Jon Ozmint, a former director of the S.C. Department of Corrections, contends that the state parole system is dysfunctional and unfair. File/Andrew Whitaker/Staff By Andrew Whitaker firstname.lastname@example.org
Jon Ozmint is a former director of the S.C. Department of Corrections. Provided
Decades of evidence proves that a functional parole system makes us all safer. Human beings don’t function well without hope, and the hope of parole incentivizes good behavior and reformation, reducing costs and making prisons and society safer. Unfortunately, even as South Carolina taxpayers continue to fund our parole agency, that agency has effectively nullified state law, eliminating parole and negatively impacting public safety. In fact, our parole apparatus has become so dysfunctional and unfair that it is doing more harm than good.
False hope and systemic unfairness create levels of frustration, anger and despair that can be more dangerous than hopelessness. Our parole agency has manipulated the system to ensure that even objectively low-risk inmates who have decades of perfect behavior and proven reformation have no chance at making parole. For example, there’s a law that allows our agency to protect the opinions of parole agents from disclosure; it has corrupted the law in order to tip the scales against applicants by creating a secret case summary. Instead of requesting the court transcripts at sentencing of parole-eligible defendants — an easy task — the agency admittedly includes unproven, unsworn hearsay and extraneous allegations that are nowhere to be found in the judicial record. Instead of relying on indictments and the court record, it relies on decades-old incident reports, statements and other extra-judicial materials. This often-inaccurate information is provided to the parole board as the official factual summary on which the board must rely. These summaries can contradict judicial and law enforcement findings and investigations. It’s no surprise that the agency refuses to provide these summaries to appellate courts. It’s a star chamber, operating above the courts. Or consider that our parole agency has a written rule that applicants must review their parole file and notify the board of errors. Yet it refuses to allow applicants or their attorneys access to the parole record. Just let that sink in.

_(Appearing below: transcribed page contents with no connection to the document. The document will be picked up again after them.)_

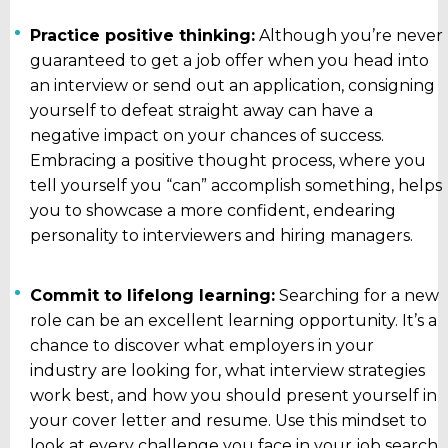
Practice positive thinking:
Although you’re never
guaranteed to get a job offer when you head into
an interview or send out an application, consigning
yourself to defeat straight away can have a
negative impact on your chances of success.
Embracing a positive thought process, where you
tell yourself you “can” accomplish something, helps
you to showcase a more confident, endearing
personality to interviewers and hiring managers.
Commit to lifelong learning:
Searching for a new
role can be an excellent learning opportunity. It’s a
chance to discover what employers in your
industry are looking for, what interview strategies
work best, and how you should present yourself in
your cover letter and resume. Use this mindset to
look at every challenge you face in your job search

It gets worse. To improve the parole process, in 2010 the Legislature required the agency to start administering an objective risk-assessment to each applicant. These assessments have been validated nationally and improved over decades to accurately measure risk of re-offense. They are intended to help officials make sound release decisions. This is not an agent’s opinion; it’s an objective assessment, paid for by taxpayers and intended to help offenders reform, reduce risk and make us all safer. Shockingly, our parole agency responded to this legislative mandate by refusing to administer the assessment before every hearing. When it does administer the assessment, it refuses to disclose the risk assessment to offenders, attorneys or corrections officials. It’s hard to fathom, but our parole agency intentionally decreases public safety by prohibiting the use of this publicly funded assessment to help inmates address weaknesses. Consistent with its practice of ignoring the objective assessment, the agency encourages board members to reject evidence-based decision-making, by ignoring objective, predictive criteria and relying exclusively on opposition witnesses and the circumstances of the crime. As one court recently noted, this approach “effectively denies eligibility for parole.” In hearing procedures, regardless of its rules, the agency allows unlimited witnesses and unlimited time to those who oppose parole, and those witnesses are allowed to appear in person with the board. But the agency allows only three witnesses for the applicant, by video only, and neither the applicant nor counsel is allowed to appear in person with the board. For applicants, time is always limited, and the board routinely cuts them off after only a few minutes. Hearings routinely last less than five minutes, including deliberations and voting.
Recently, the agency authorized the board to limit its consideration to only 20 pages submitted by the applicant. This is in clear violation of S.C. Code Section 24-21-640, which provides that the board “shall consider the record of the inmate before, during, and after imprisonment.” That doesn’t say part of the record, and it doesn’t allow this short cut.
Sadly, by one measure our parole agency has been quite successful: It gets paid to do little more than rubber stamp denials. Our prison system has proven that its programming works, setting national records for low recidivism. The numbers prove that Corrections Department inmates are better prepared for release than ever before. Against that backdrop, the effective parole rate for the past year — those leaving prison more than one year early — has dropped to less than 1%: 0.4%. In the year ending in April, out of 1,635 hearings, only six inmates left prison early on parole: the proverbial rubber stamp.
Recently, more than 20 national corrections experts, representing more than 600 years of corrections and community corrections experience, signed a friend of the court brief expressing dismay at the procedures and outcomes of our board.
Lawmakers should abolish parole or else reform our parole system and transfer its work to the Department of Corrections. If it’s the former, then the millions of dollars we are currently wasting on our no-parole board and agency should be directed to our prisons to deal with the inevitable bad consequences. But the latter approach, reform, would be better. Our state would be safer with a parole agency that believed in parole for reformed offenders.
Jon Ozmint is an attorney, a former corrections director and a former prosecutor who has helped 43 lifers earn parole and reenter society successfully.